[Figure understanding tasks]
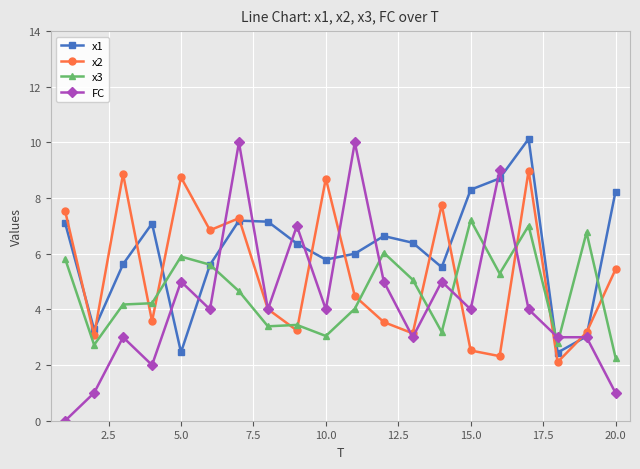

Which series has the largest total across all categories?

x1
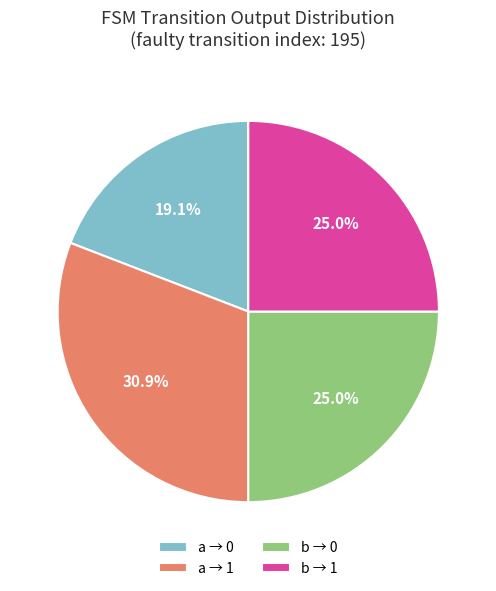

Which has a higher value, b → 1 or a → 0?

b → 1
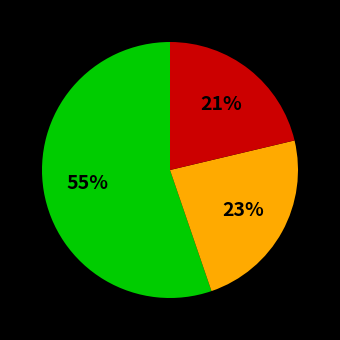

To the nearest percent, what is the average slice percentage?

33%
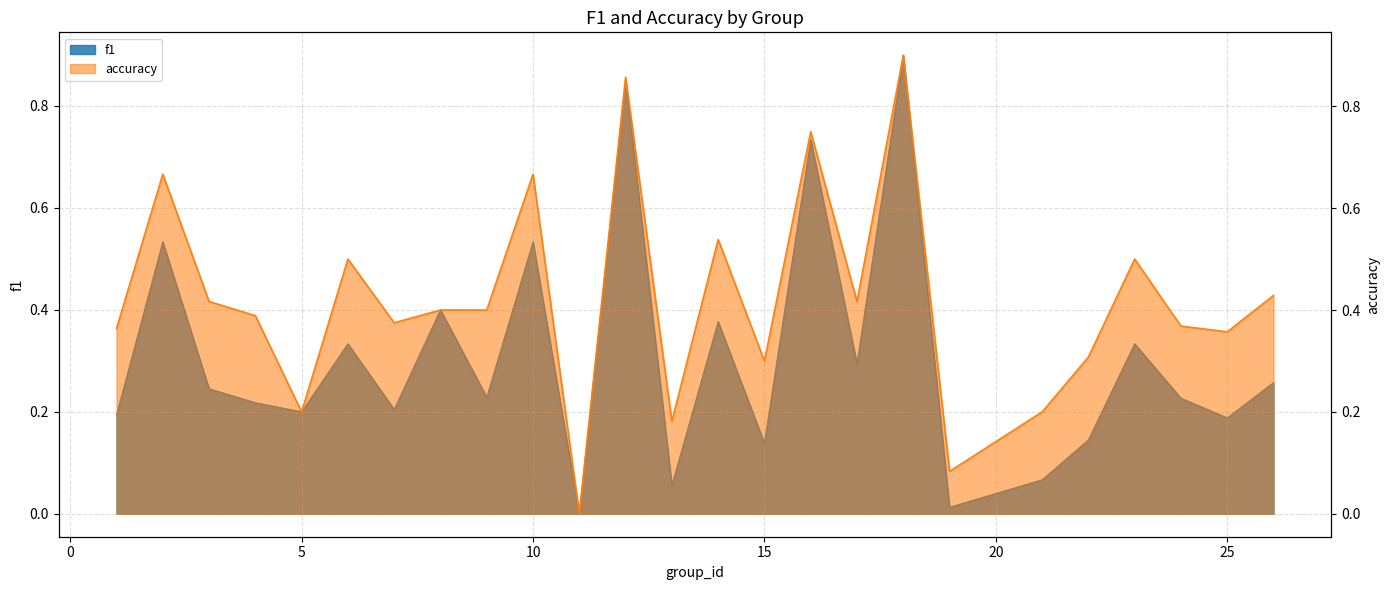

Rank the series by their average value, from highest to lowest.

accuracy, f1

→ **WHAT IS NEEDED**
Put every line of text from the rows above into a Markdown table with the columns No. and Line, numbering them in order. Skip blank lines and leave out the pictures.

→ **REPLY**
| No. | Line |
|---|---|
| 1 | Which series has the largest total across all categories? |
| 2 | x1 |
| 3 | Which has a higher value, b → 1 or a → 0? |
| 4 | b → 1 |
| 5 | To the nearest percent, what is the average slice percentage? |
| 6 | 33% |
| 7 | Rank the series by their average value, from highest to lowest. |
| 8 | accuracy, f1 |